A securities research analyst who had publicly refused to cooperate in a sweeping government insider trading probe was sentenced to more than four years in prison Tuesday after admitting he supplied hedge funds with illegal tips.
John Kinnucan, who had run Broadband Research in Portland, Ore., was sentenced by U.S. District Judge Deborah Batts in Manhattan.
Kinnucan, 55, gained wide attention in the financial world in late 2010 with his public refusal to wear an FBI wire to cooperate with the government's trading probe. He was arrested in February on insider trading charges and later pleaded guilty to one count of conspiracy and two counts of securities fraud.

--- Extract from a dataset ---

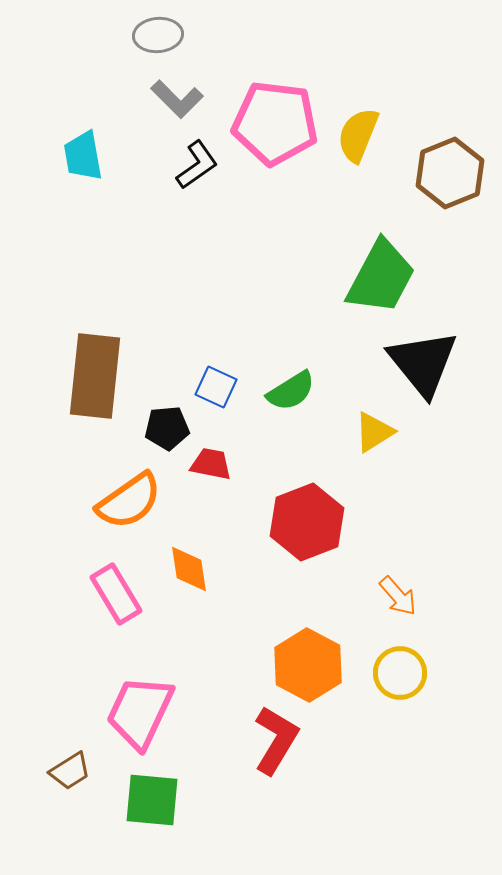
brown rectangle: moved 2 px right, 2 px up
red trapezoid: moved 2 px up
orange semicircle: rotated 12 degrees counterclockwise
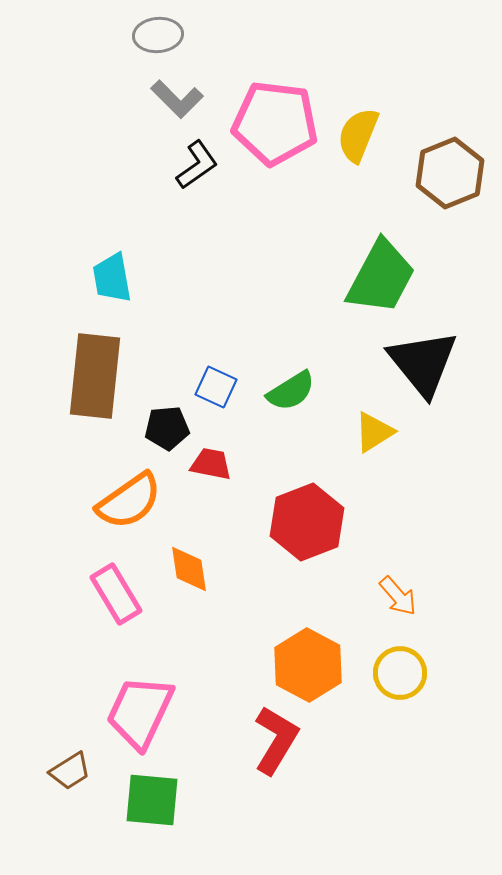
cyan trapezoid: moved 29 px right, 122 px down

Kinnucan, who has been in custody since his arrest, had a full beard and appeared gaunt as he apologized briefly before the sentencing.
"I'd just like to say I'm very sorry to everyone involved," he said. "It wasn't my intention and I'm deeply sorry."

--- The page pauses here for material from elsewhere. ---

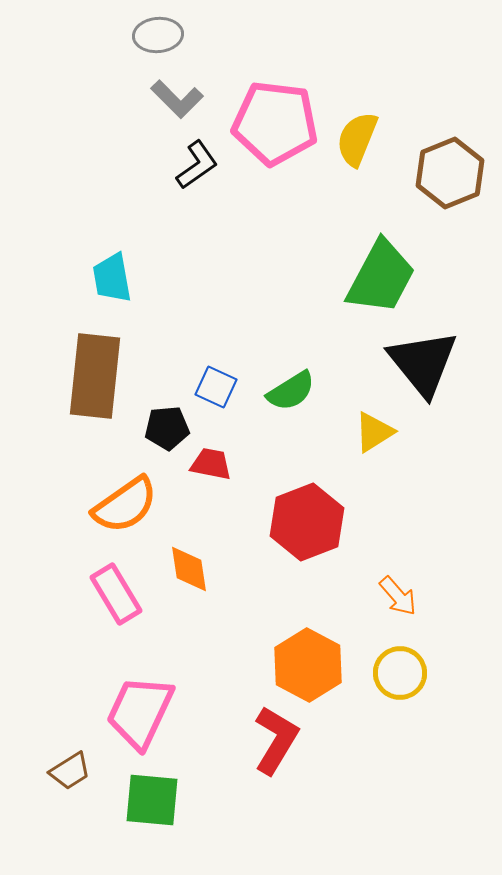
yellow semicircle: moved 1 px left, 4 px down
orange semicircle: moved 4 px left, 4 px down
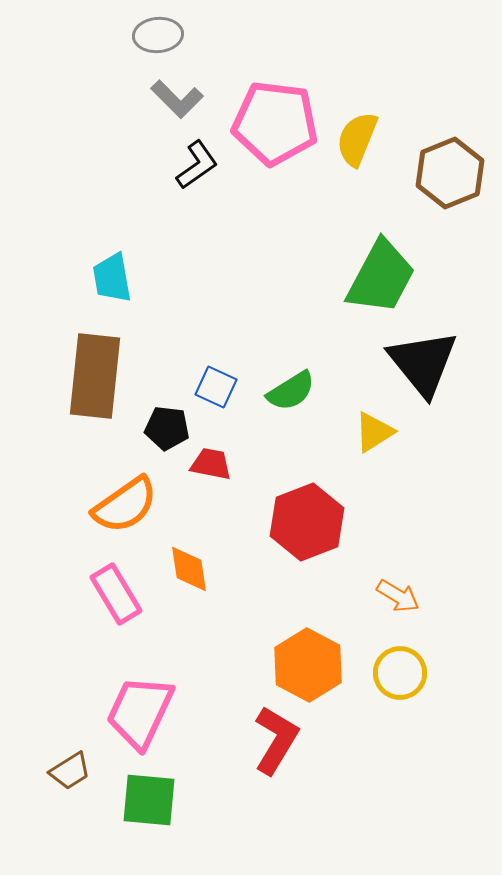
black pentagon: rotated 12 degrees clockwise
orange arrow: rotated 18 degrees counterclockwise
green square: moved 3 px left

While in custody, Kinnucan became "a shadow of himself," his attorney, Jennifer Brown, told the court. She said he lost 35 pounds, was depressed and had not sought communication with his family, which includes two brothers and a sister who were in the courtroom.
"He is humbled and ashamed and has really taken in the message of what he's done here," Brown said.

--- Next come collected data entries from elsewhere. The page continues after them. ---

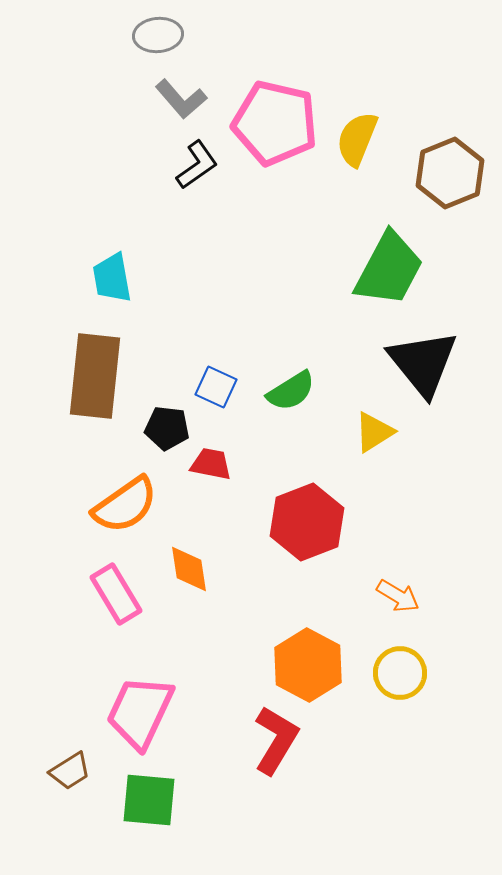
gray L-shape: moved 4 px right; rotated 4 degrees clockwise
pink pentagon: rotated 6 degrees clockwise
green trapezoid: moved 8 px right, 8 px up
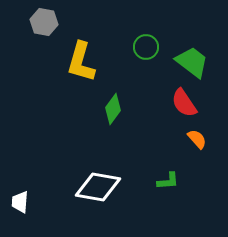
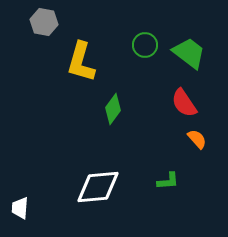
green circle: moved 1 px left, 2 px up
green trapezoid: moved 3 px left, 9 px up
white diamond: rotated 15 degrees counterclockwise
white trapezoid: moved 6 px down
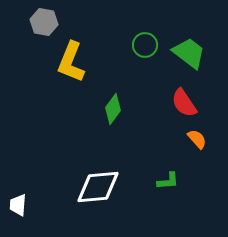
yellow L-shape: moved 10 px left; rotated 6 degrees clockwise
white trapezoid: moved 2 px left, 3 px up
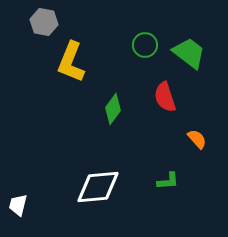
red semicircle: moved 19 px left, 6 px up; rotated 16 degrees clockwise
white trapezoid: rotated 10 degrees clockwise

In his guilty plea last July, Kinnucan admitted that he obtained confidential information from employees of public companies between 2008 and 2010 and supplied it to hedge fund clients.
He also admitted trying to obstruct justice by leaving intimidating voicemails and writing e-mails to federal prosecutors, FBI agents and a cooperating witness.
The case was brought by the office of U.S. Attorney Preet Bharara, who has ramped up insider trading prosecutions in recent years, winning convictions of hedge fund billionaire Raj Rajaratnam and former Goldman Sachs director Rajat Gupta, among dozens of others.